**About this exercise:**
Print the listing below exactly, images excluded.

**Dataset content:**

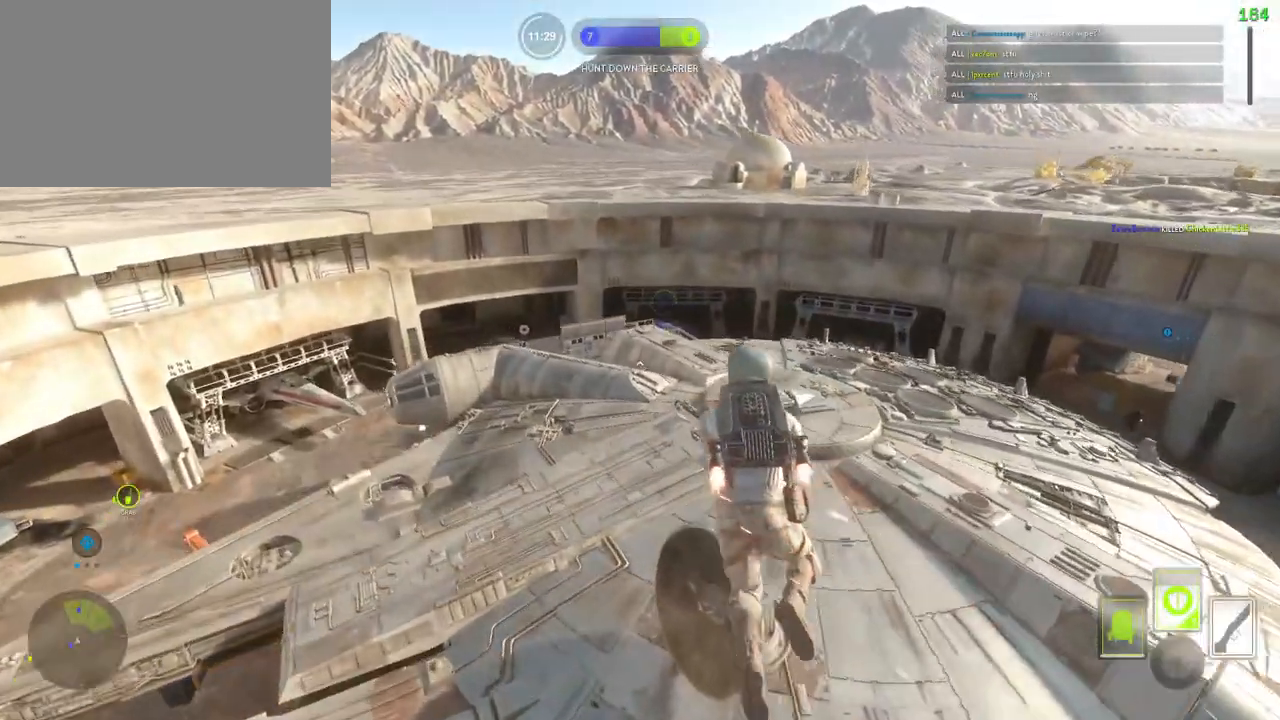
{"keys": ["a", "shift", "w"], "mouse": [], "events": [[33, "a", "down"]]}
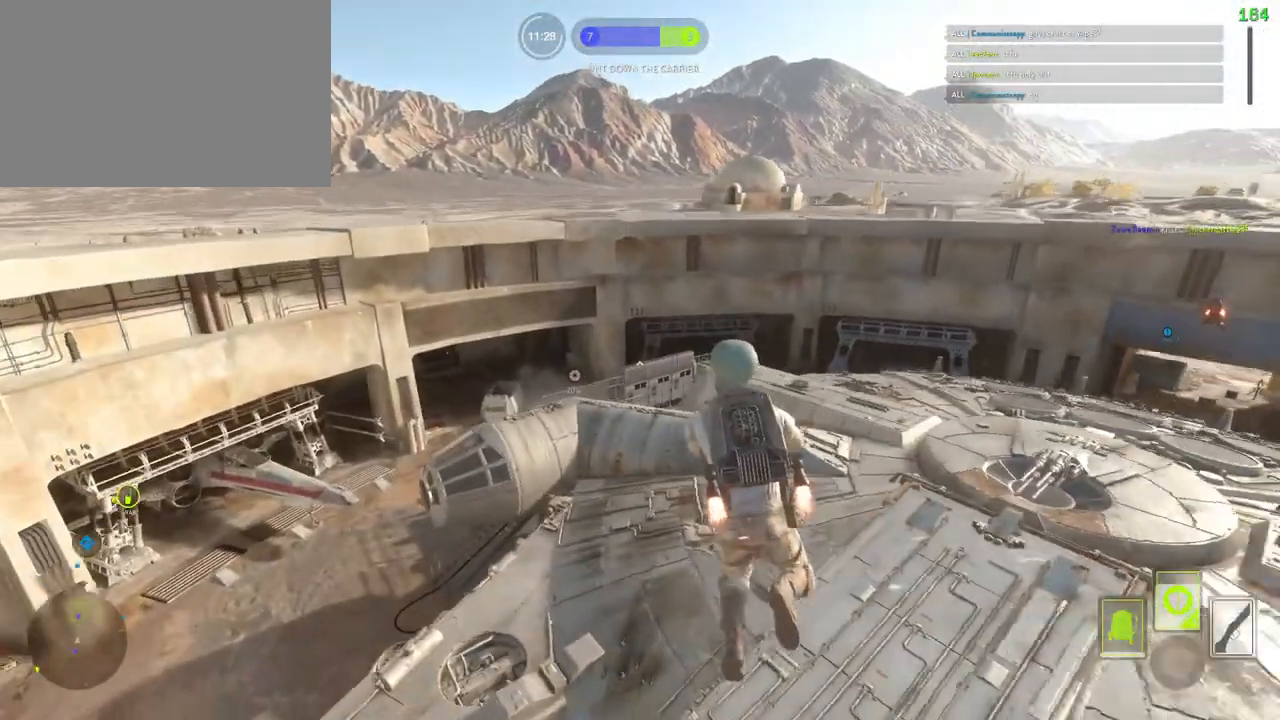
{"keys": ["a", "shift", "w"], "mouse": [], "events": []}
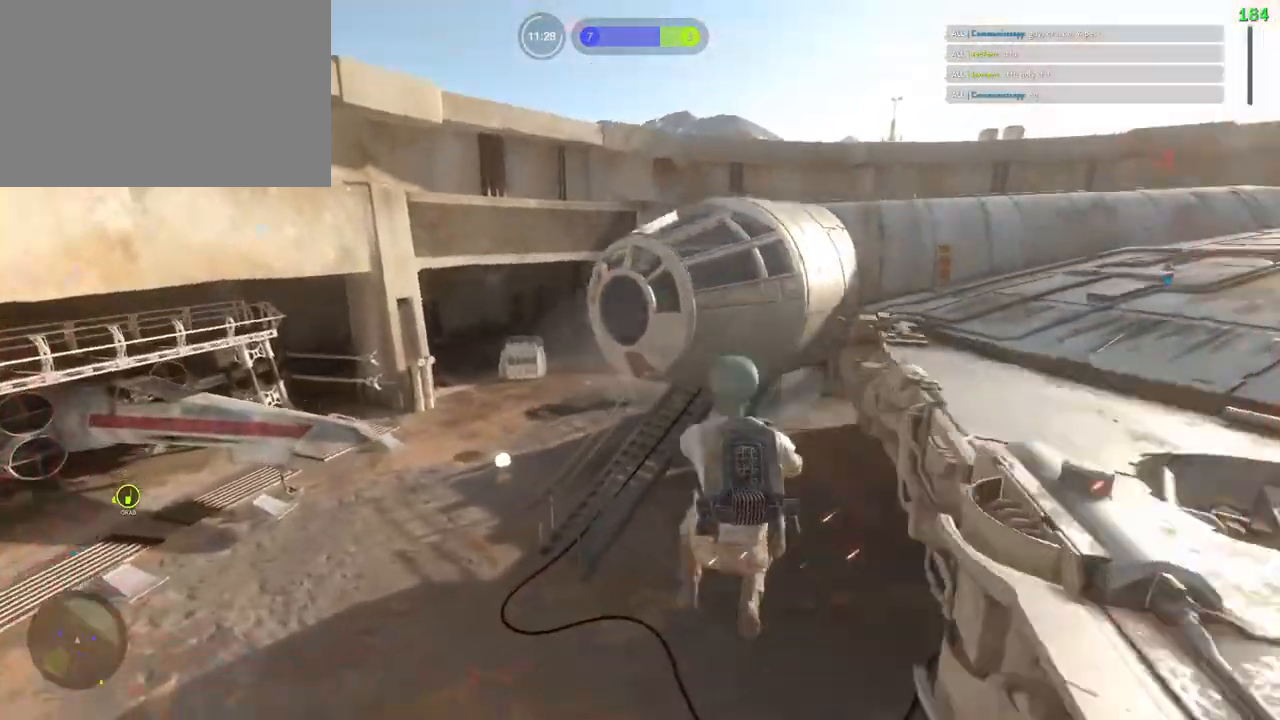
{"keys": [], "mouse": [], "events": [[117, "a", "up"], [167, "shift", "up"], [200, "w", "up"]]}
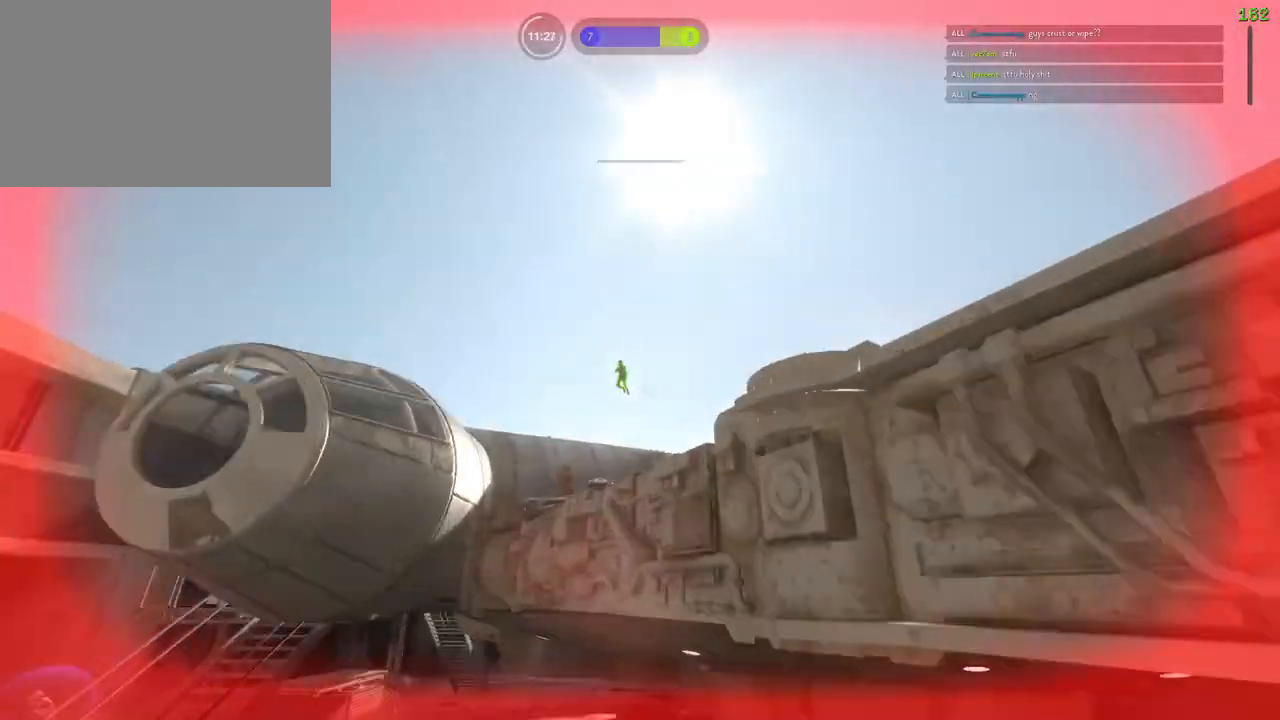
{"keys": [], "mouse": [], "events": []}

**Solution:**
{"keys": ["a", "shift", "w"], "mouse": [], "events": [[33, "a", "down"]]}
{"keys": ["a", "shift", "w"], "mouse": [], "events": []}
{"keys": [], "mouse": [], "events": [[117, "a", "up"], [167, "shift", "up"], [200, "w", "up"]]}
{"keys": [], "mouse": [], "events": []}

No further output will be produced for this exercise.